Facebook launched Libra, a cryptocurrency, in June 2019. Governments immediately shredded it, say there was no way in hell Libra would be allowed. And for good reason.
Libra AML (Anti Money Laundering) and KYC (Know Your Customer) were so non-existent is seems deliberate on Facebook’s part. Move fast, break things, then get so big so fast it would be difficult for governments to regulate them. That was the plan.
Among the many stupid things Facebook did was not consulting with governments first, explaining what they wanted to do. Instead Facebook assumed central banks would allow a pseudo currency with few safeguards to prevent money laundering to be launched worldwide.
Not only were the controls vague, it was unclear what Libra actually was. It’s not really a currency, although could be used to make transactions. But that requires having huge amounts of reserve. Which would be invested in short-term securities and based on a basket of currencies. Having that much money sloshing around could upset things, especially since practically no one trusts Facebook.

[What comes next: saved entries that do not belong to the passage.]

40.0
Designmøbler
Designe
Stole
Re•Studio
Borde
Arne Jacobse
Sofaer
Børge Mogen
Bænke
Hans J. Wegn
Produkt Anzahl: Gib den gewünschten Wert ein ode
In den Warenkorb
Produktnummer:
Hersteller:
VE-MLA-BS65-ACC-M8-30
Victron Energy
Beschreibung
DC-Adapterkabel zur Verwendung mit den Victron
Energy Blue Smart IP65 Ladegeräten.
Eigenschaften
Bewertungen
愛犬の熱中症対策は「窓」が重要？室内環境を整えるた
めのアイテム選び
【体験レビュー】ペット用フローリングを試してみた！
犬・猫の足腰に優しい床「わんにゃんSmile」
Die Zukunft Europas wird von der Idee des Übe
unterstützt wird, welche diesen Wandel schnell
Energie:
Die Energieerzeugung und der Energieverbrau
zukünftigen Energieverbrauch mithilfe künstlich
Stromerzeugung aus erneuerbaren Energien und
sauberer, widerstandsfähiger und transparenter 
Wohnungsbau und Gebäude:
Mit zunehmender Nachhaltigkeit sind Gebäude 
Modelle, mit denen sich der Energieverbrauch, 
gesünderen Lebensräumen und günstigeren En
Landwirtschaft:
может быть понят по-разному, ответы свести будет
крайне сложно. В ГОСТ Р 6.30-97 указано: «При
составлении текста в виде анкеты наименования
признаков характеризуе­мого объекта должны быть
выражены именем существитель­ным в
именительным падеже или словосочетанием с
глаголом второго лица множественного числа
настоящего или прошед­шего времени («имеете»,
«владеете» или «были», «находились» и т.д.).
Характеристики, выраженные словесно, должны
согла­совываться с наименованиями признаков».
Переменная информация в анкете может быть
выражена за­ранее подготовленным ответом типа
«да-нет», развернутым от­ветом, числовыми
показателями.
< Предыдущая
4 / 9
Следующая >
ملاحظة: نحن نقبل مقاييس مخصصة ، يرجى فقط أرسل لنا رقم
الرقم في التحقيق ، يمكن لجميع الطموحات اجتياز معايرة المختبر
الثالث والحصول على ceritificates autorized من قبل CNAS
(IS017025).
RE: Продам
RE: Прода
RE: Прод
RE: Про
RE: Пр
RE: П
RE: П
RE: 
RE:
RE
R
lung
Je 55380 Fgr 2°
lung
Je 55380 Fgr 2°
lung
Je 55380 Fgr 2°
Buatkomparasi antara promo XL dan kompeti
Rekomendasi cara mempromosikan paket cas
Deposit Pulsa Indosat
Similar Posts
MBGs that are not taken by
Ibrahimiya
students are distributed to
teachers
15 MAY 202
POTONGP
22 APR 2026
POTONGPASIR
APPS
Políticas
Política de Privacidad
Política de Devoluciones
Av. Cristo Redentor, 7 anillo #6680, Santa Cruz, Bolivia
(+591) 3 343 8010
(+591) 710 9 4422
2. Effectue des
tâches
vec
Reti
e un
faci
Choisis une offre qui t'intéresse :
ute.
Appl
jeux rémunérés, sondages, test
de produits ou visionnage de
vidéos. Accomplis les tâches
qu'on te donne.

Libra is probably more like an ETF than anything else. ETFs are, and should be heavily regulated. It could also be regulated as a currency.
And, as always with cryptocurrencies, there is much grandoise babbling about how Libra and the blockchain will empower the unbanked, make for frictionless transactions, and won’t it be wonderful when the damn gummit can’t track our money.
In truth, there are lots of ways to help the unbanked that already exist. Like debit cards, Venmo, and PayPay. H&R Block has an Emerald Card that clients get IRS refunds on. Many have their paychecks deposited on it too. It works fine for them, and AML and KYC safeguards are inherent in all of them.